## Requirements
Quote verbatim the lines of the records below, beginning with the line containing "collection date: 1920-10-19" and continuing through the line containing "name author: Nees", with both of those lines included.

Saved entries

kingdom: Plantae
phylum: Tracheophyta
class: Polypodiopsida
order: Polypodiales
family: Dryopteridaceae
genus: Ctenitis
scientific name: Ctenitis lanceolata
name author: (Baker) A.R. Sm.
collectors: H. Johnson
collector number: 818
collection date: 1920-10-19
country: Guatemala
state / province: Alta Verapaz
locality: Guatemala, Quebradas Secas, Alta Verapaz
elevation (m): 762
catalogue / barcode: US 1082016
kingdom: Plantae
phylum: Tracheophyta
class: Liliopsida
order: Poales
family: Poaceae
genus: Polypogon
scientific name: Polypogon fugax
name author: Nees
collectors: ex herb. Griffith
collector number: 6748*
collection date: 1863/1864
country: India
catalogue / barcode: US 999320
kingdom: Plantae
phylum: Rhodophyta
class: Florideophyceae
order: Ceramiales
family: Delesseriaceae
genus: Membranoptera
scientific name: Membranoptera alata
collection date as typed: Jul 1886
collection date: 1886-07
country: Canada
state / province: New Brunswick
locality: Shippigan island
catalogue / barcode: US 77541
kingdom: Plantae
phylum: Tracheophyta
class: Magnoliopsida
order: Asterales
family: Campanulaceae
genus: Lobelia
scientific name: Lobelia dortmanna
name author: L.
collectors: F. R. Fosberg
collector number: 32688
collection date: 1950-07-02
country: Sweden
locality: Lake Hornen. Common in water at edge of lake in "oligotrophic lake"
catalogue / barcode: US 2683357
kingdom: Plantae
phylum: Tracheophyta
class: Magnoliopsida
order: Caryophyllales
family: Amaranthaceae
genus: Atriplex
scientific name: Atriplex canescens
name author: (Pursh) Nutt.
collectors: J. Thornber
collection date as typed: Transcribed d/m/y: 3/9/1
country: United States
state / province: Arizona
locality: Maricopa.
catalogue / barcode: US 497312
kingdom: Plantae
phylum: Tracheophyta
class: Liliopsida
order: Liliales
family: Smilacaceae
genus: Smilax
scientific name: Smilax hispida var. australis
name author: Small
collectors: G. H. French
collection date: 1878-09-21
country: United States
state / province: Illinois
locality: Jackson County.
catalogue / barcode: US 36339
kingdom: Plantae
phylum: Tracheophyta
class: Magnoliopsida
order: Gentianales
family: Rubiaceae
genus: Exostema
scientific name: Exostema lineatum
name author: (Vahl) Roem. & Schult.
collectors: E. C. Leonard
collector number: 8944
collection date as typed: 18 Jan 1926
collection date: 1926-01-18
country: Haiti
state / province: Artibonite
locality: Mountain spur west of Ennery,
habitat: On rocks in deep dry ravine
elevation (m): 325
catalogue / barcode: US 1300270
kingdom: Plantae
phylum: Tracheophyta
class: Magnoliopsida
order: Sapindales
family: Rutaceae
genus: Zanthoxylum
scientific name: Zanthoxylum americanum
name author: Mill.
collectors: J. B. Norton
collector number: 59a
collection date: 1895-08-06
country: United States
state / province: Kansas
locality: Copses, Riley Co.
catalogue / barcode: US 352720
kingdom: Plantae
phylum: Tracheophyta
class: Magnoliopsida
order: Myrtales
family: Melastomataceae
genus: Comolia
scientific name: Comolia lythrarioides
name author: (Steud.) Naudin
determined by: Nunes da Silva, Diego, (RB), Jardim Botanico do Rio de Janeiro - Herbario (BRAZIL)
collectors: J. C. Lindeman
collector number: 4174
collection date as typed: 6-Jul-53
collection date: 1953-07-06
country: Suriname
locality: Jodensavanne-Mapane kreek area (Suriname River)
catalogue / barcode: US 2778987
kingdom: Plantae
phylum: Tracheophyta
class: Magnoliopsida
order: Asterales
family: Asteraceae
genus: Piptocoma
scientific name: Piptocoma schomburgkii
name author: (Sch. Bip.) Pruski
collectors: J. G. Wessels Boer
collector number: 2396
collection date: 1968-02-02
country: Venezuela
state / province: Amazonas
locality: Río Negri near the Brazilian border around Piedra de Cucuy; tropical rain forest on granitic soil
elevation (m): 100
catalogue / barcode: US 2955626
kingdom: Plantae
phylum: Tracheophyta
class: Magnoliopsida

## Final result
collection date: 1920-10-19
country: Guatemala
state / province: Alta Verapaz
locality: Guatemala, Quebradas Secas, Alta Verapaz
elevation (m): 762
catalogue / barcode: US 1082016
kingdom: Plantae
phylum: Tracheophyta
class: Liliopsida
order: Poales
family: Poaceae
genus: Polypogon
scientific name: Polypogon fugax
name author: Nees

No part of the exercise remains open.